__PROBLEM TO SOLVE__
Whenever the word "within" turns up in a line of the data below, copy that line.

*** RECORDS TO USE ***

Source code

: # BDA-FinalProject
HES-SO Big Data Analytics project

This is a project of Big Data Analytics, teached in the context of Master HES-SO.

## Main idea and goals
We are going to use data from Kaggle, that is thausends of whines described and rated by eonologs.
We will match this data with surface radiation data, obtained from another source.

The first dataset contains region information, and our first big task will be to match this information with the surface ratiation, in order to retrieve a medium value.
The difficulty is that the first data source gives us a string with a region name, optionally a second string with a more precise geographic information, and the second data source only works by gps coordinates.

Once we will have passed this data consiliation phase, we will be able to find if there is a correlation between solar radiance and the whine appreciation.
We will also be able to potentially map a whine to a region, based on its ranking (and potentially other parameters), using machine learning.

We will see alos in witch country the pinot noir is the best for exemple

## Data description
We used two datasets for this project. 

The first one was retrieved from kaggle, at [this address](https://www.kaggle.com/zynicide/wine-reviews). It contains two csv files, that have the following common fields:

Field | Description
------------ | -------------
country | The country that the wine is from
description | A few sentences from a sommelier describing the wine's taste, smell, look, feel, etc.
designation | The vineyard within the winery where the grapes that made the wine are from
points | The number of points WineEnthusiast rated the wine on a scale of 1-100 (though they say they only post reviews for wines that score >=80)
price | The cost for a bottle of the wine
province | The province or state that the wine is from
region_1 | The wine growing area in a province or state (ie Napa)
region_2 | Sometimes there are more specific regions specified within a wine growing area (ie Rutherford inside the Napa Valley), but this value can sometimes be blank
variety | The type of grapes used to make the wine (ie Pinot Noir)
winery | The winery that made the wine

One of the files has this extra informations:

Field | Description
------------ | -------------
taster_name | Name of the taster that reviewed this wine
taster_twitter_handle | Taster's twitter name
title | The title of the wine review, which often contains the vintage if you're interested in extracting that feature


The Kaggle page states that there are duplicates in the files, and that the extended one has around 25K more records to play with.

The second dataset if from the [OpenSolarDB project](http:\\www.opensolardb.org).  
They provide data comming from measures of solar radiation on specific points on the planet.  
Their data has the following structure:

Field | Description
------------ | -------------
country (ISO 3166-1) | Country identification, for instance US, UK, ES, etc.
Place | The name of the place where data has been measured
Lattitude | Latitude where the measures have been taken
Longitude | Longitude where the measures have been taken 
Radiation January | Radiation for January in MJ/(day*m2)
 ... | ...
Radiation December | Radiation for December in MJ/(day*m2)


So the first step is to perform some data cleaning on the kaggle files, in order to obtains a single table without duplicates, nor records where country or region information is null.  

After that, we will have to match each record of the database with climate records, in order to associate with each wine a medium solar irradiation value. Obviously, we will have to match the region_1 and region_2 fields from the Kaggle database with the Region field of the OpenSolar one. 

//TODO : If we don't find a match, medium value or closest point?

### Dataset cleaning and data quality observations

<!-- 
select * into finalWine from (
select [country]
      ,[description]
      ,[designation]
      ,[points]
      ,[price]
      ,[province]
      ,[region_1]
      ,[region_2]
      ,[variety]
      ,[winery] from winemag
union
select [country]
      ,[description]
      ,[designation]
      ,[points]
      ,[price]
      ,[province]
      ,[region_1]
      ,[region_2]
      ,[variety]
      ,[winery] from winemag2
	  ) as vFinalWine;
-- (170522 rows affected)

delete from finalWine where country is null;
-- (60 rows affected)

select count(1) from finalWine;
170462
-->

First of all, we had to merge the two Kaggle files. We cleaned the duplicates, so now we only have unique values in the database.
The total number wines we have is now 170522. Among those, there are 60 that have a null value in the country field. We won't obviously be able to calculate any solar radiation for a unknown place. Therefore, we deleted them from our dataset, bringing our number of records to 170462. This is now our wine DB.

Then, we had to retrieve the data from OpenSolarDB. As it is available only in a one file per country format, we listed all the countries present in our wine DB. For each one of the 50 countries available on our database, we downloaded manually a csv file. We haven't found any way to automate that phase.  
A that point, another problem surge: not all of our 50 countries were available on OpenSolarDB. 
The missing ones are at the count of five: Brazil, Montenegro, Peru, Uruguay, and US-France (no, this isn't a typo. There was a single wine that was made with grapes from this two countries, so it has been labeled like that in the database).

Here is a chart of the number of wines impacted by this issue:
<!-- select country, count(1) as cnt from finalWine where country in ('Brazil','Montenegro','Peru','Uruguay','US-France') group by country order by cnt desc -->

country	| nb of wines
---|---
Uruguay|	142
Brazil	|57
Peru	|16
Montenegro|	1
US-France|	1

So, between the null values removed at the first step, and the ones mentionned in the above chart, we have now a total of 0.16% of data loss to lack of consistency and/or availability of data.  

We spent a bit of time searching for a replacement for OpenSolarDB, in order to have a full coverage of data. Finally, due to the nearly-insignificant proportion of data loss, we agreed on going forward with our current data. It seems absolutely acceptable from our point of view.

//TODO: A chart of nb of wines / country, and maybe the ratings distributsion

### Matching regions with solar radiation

*** End of RECORDS TO USE ***

__WRITTEN SOLUTION__
designation | The vineyard within the winery where the grapes that made the wine are from
region_2 | Sometimes there are more specific regions specified within a wine growing area (ie Rutherford inside the Napa Valley), but this value can sometimes be blank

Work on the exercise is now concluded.